Excerpt provided:
============

On Tue, Jul 22, 2008 at 05:59:17PM -0500, Ketan M. wrote:

My colleague Steve and I have been working with the inband receive
code in an effort to understand how the timestamps work. Specifically,
we have been printing the timestamps from the usrp_rx block while
running test_usrp_inband_2rx.cc in usrp/host/apps-inband. There is
some puzzling behavior that we have observed and unable to explain. We
are operating with a decimation rate of 64 (i.e. a 1 MHz sample rate).

Note, this is using the gnuradio trunk rev 8586, with the
gnuradio/trunk/usrp/ code unchanged except to print timestamp data in
usrp_rx.cc. There don’t seem to be any major changes since this revision.

Paging George N.,… Paging George N…
Please come to the white courtesy telephone…

Eric

ketancmaheshwari · July 23, 2008, 8:15pm

Hi George,

Thanks for the quick and thought-out response. I actually tried with
the new rbf yesterday. It produces no noticeable differences in the
output I’m interested in at this point.

Second, we are not seeing any underrun. I have verified this in two
ways. First, I check pkt->underrun() after reading the packet in
usrp_rx.cc. Second, I logged the packets to file, ran ./read_packets
(redirecting output to another file), and did a
case-insensitive grep of that new file for “underrun”. Nothing ever
comes up.

============

Scene geometry reasoning data:

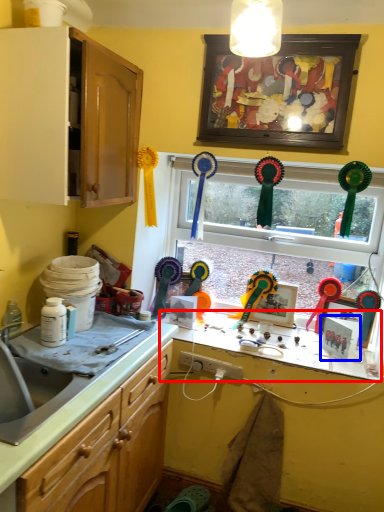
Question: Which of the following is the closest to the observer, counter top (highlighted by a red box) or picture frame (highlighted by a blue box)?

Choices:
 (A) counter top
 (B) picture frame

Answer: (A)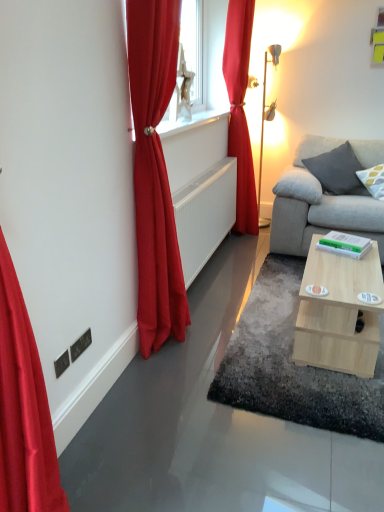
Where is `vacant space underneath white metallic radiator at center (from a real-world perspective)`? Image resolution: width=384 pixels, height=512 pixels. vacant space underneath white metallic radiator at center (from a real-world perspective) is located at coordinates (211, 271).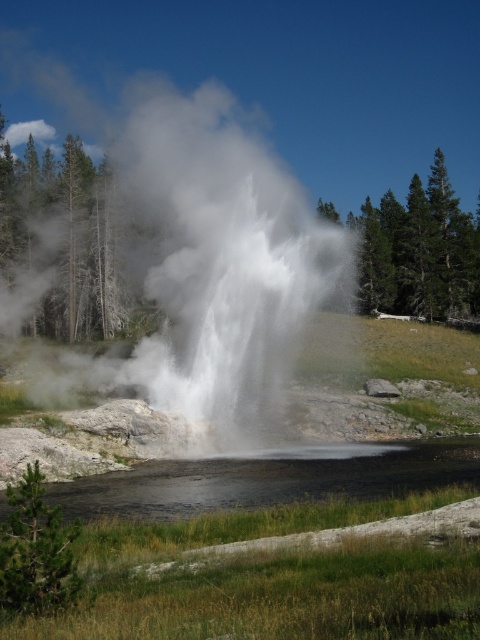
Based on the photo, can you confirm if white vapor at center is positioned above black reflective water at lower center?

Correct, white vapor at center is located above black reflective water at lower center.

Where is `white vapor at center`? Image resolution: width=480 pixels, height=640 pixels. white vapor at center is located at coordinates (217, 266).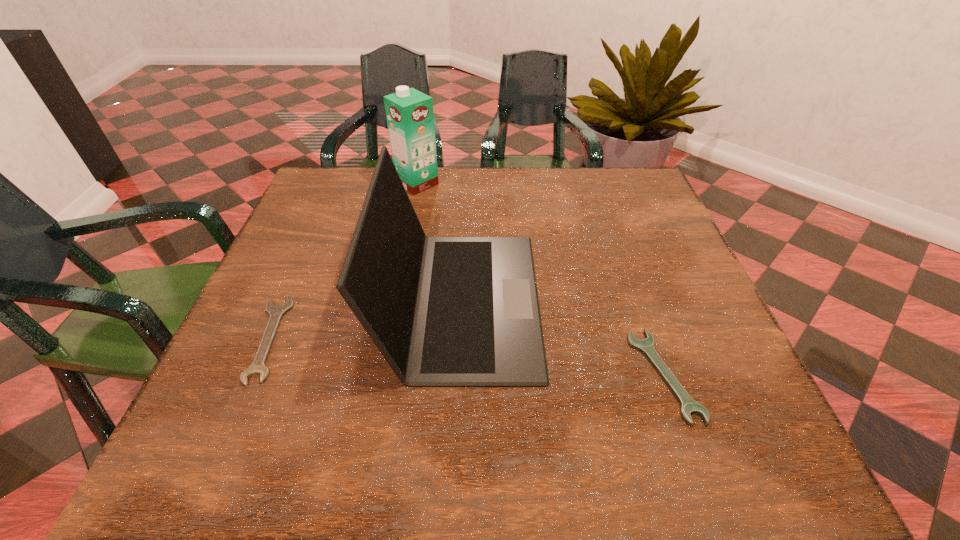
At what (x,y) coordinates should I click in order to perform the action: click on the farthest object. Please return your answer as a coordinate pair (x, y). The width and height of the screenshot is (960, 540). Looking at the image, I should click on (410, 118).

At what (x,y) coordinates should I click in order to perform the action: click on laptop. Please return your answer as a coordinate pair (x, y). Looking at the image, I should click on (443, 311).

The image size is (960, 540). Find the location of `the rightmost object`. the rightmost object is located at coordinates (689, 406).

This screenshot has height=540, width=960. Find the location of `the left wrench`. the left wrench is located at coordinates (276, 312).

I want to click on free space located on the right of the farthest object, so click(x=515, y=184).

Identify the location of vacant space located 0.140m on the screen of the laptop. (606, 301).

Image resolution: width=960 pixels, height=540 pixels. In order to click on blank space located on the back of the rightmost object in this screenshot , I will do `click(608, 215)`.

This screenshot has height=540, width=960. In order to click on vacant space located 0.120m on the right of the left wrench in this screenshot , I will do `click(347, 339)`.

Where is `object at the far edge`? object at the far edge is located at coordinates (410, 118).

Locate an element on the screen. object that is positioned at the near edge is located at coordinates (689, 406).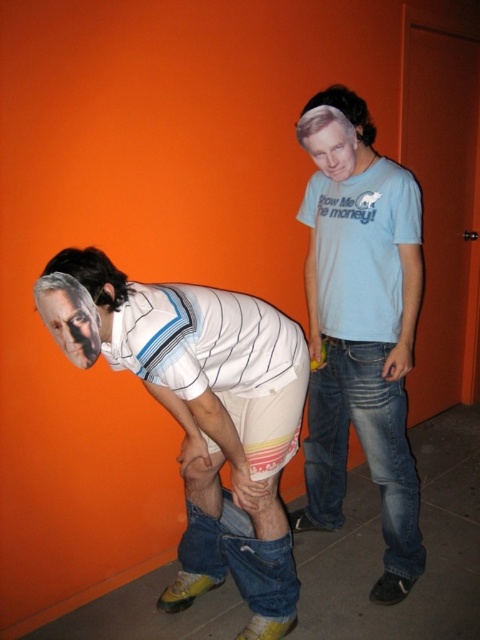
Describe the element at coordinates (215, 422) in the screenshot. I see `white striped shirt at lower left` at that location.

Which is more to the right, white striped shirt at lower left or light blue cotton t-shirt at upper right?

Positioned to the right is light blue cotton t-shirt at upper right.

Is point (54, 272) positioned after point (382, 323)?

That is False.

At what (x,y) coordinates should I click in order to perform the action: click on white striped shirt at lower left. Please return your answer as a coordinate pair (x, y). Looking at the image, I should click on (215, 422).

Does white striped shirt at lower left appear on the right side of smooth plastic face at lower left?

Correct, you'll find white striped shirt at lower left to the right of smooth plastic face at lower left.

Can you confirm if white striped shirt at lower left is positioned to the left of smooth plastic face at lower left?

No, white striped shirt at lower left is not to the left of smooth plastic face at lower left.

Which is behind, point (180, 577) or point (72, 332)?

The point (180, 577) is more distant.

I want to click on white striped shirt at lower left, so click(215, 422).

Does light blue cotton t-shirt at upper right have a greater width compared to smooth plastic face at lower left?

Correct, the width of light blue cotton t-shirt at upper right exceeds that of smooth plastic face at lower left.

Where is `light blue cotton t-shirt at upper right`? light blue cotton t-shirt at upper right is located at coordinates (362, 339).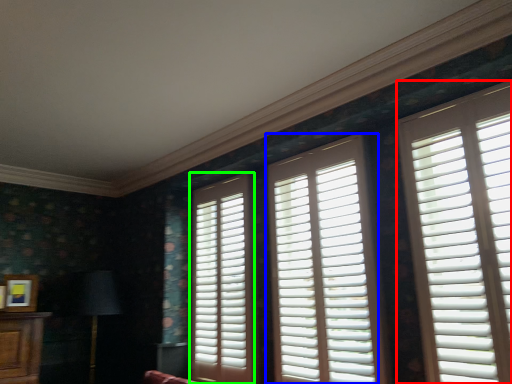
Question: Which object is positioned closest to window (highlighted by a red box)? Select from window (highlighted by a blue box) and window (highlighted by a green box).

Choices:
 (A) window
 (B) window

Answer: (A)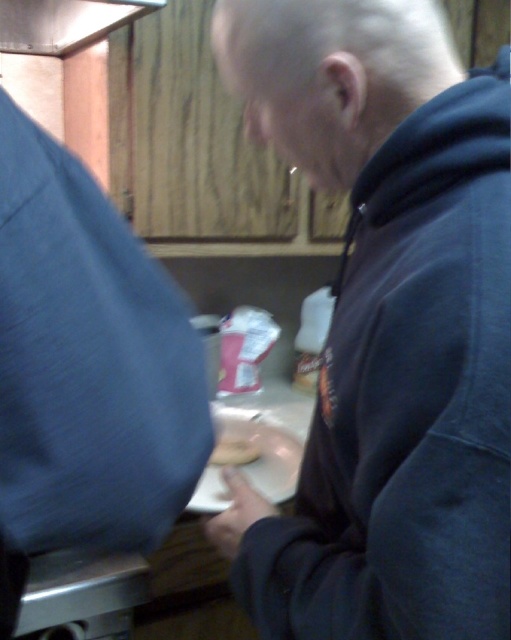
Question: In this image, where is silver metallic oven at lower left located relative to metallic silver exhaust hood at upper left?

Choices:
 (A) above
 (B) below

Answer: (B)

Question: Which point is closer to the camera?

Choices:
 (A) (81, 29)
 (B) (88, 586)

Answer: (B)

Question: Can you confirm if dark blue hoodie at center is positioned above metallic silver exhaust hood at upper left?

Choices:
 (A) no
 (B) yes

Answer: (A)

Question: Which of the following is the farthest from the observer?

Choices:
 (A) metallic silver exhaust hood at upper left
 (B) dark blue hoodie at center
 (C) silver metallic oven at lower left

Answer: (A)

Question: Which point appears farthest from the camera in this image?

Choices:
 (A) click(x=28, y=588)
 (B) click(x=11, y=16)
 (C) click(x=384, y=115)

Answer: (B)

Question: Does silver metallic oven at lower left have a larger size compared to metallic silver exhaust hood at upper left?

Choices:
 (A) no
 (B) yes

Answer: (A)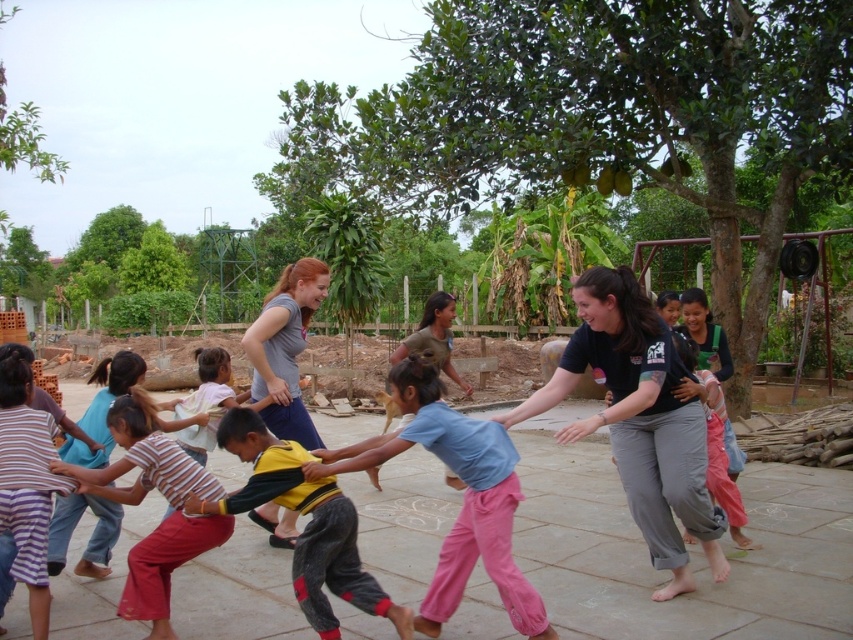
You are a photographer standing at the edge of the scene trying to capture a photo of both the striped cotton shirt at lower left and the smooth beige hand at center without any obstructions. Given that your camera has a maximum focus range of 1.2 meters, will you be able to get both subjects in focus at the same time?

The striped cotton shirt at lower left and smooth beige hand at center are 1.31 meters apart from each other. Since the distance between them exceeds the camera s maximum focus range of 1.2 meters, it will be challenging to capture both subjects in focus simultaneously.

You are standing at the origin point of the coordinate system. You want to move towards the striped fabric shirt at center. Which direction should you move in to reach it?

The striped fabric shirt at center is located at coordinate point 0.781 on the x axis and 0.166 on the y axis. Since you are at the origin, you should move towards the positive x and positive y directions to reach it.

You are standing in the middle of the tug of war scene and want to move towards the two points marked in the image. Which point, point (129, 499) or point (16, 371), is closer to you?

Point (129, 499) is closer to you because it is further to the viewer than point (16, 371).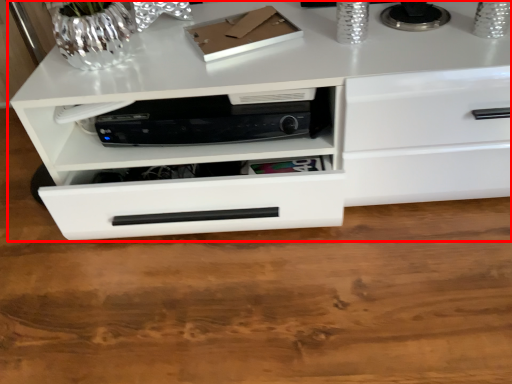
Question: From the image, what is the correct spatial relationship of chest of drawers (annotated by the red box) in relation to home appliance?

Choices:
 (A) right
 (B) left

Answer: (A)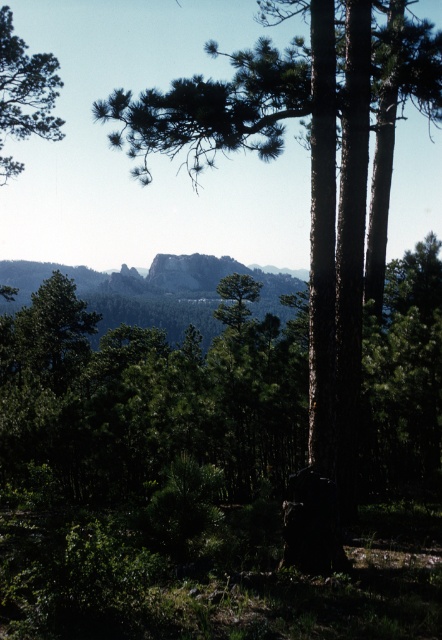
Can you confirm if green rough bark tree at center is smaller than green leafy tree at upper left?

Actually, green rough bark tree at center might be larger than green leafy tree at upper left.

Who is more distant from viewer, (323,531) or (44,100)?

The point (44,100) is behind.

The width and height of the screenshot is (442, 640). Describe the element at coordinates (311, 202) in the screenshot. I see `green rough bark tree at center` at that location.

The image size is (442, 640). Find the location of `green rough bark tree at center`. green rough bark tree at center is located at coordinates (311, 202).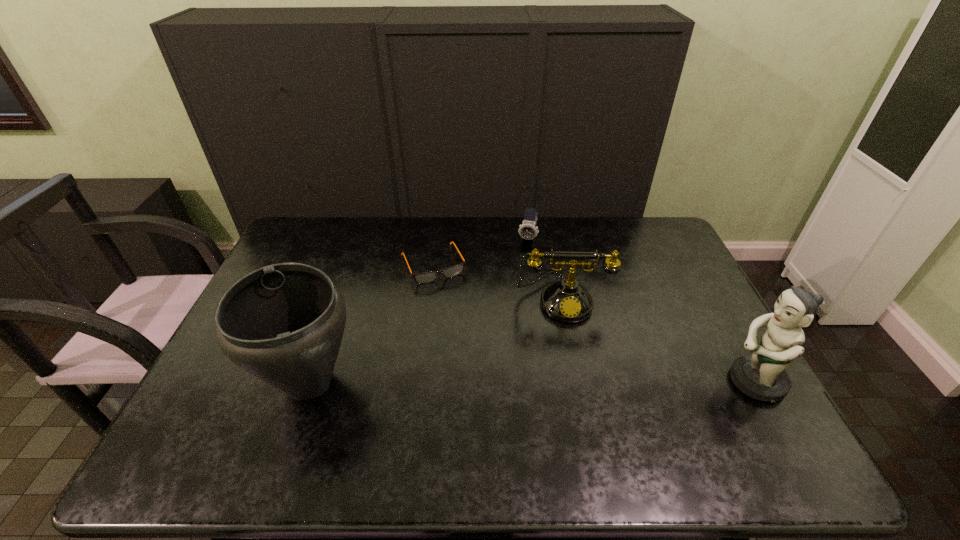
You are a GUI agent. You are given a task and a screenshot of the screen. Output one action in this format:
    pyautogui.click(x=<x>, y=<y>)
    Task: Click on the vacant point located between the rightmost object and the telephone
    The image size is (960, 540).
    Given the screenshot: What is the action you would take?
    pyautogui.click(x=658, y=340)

============

Work to complete: Summarize the forum excerpt in two sentences. The records are separate material and have no connection to the forum excerpt.

Reply: Ketan M. writes that Ketan M. and a colleague, Steve, have been printing timestamps from the usrp_rx block while running test_usrp_inband_2rx.cc at a decimation rate of 64 and have observed puzzling behavior they cannot explain, and Eric responds by paging George N. In a reply to George, the poster reports that the new rbf produced no noticeable differences and that no underrun occurs, as verified both by checking pkt->underrun() and by grepping the read_packets output for "underrun."